● Task objective
Using the entries that follow, establish how many lines contain the word "exposed" and give only that figure.

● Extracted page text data

——

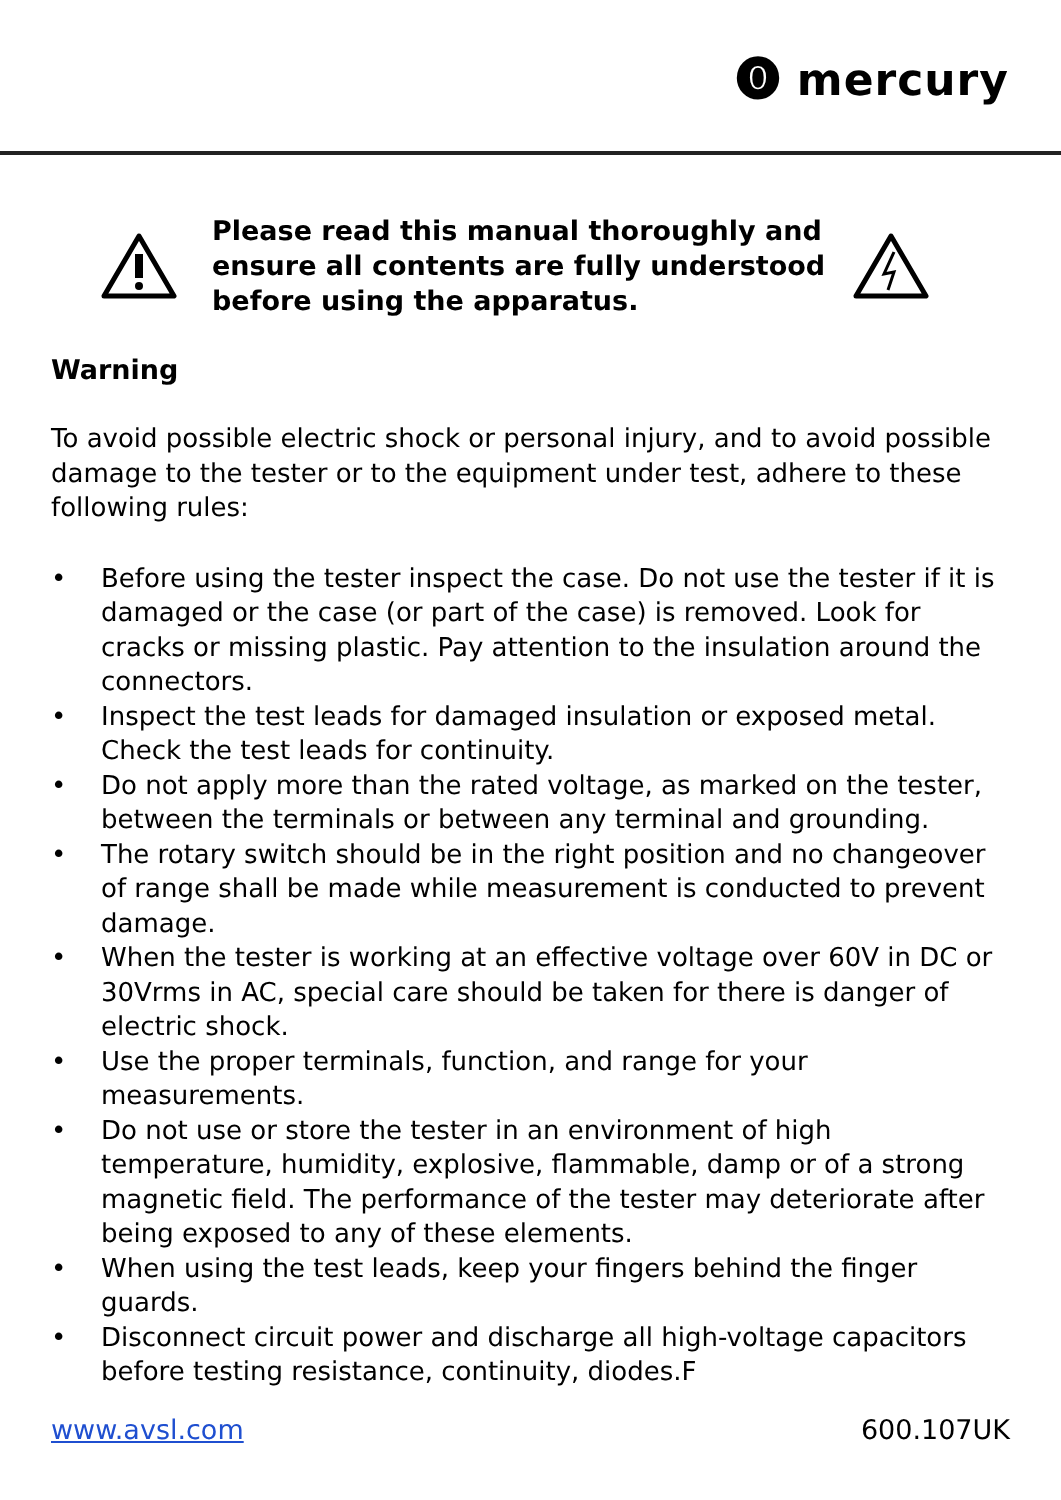⓿ mercury
Please read this manual thoroughly and ensure all contents are fully understood before using the apparatus.
Warning
To avoid possible electric shock or personal injury, and to avoid possible damage to the tester or to the equipment under test, adhere to these following rules:
• Before using the tester inspect the case. Do not use the tester if it is damaged or the case (or part of the case) is removed. Look for cracks or missing plastic. Pay attention to the insulation around the connectors.
• Inspect the test leads for damaged insulation or exposed metal. Check the test leads for continuity.
• Do not apply more than the rated voltage, as marked on the tester, between the terminals or between any terminal and grounding.
• The rotary switch should be in the right position and no changeover of range shall be made while measurement is conducted to prevent damage.
• When the tester is working at an effective voltage over 60V in DC or 30Vrms in AC, special care should be taken for there is danger of electric shock.
• Use the proper terminals, function, and range for your measurements.
• Do not use or store the tester in an environment of high temperature, humidity, explosive, flammable, damp or of a strong magnetic field. The performance of the tester may deteriorate after being exposed to any of these elements.
• When using the test leads, keep your fingers behind the finger guards.
• Disconnect circuit power and discharge all high-voltage capacitors before testing resistance, continuity, diodes.F
www.avsl.com 600.107UK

——

● Answer for this exercise
2